[Page text — start]

Mississippi politician: ‘If I was invited to a public hanging, I’d be there’

Mississippi politician: 'If I was invited to a public hanging, I'd be there'
U.S. Senator Cindy Hyde-Smith, R-Mississippi. (Photo source: Instagram-@sencindyhydesmith)

A White U.S. senator locked in an election runoff against a Black male candidate horrified the country when she joked that if she were invited to a public hanging, she would “be in the front row.”

In a state that even the legendary White reporter Peter Jennings once called “the most evil state in the country” — and is most notorious for hanging hundreds of Black men during the Jim Crow era of legal racial segregation — Cindy Hyde-Smith felt comfortable enough to say publicly and on video that she would watch someone being murdered through lynching. The footage has since gone viral nationally, the Washington Post reports.

[Page text — finish]

## Assignment 1
Please list every distinct quotation that the article puts in quotation marks, counting a repeated one only once.
## Assignment 2
Copy the article starting with "Mississippi politician: 'If" and going on through "(Photo source: Instagram-@sencindyhydesmith)", swapping "Instagram" for "Facebook".

[Supplied entries — start]

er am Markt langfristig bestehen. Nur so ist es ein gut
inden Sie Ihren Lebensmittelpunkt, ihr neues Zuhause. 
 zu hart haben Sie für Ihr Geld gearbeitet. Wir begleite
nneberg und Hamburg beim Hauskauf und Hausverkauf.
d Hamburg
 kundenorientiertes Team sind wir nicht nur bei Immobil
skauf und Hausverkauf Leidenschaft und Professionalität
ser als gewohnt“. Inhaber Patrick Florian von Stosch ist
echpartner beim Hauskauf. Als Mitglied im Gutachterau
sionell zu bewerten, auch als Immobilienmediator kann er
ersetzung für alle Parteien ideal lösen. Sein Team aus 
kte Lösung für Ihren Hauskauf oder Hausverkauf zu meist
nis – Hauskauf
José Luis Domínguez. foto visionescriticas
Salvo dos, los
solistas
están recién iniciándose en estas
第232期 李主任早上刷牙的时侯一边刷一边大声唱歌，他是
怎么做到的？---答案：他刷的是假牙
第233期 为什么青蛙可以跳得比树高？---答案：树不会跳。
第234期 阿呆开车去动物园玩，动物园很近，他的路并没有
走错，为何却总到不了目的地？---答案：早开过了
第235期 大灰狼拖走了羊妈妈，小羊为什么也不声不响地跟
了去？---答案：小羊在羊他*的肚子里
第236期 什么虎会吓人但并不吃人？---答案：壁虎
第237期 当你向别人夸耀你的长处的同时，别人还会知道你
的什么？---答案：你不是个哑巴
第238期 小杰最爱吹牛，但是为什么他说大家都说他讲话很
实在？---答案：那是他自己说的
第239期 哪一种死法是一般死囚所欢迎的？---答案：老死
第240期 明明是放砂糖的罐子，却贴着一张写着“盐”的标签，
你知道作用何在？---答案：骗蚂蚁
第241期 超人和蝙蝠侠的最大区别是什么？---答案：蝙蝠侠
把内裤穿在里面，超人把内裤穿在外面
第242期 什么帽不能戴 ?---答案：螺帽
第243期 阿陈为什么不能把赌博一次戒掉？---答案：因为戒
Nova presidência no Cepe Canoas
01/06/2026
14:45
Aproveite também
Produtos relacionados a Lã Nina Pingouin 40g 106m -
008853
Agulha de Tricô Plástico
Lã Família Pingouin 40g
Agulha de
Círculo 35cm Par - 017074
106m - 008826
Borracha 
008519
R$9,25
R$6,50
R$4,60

[Supplied entries — finish]

## Expected output 1
- If I was invited to a public hanging, I'd be there
- be in the front row.
- the most evil state in the country

## Expected output 2
Mississippi politician: 'If I was invited to a public hanging, I'd be there'
U.S. Senator Cindy Hyde-Smith, R-Mississippi. (Photo source: Facebook-@sencindyhydesmith)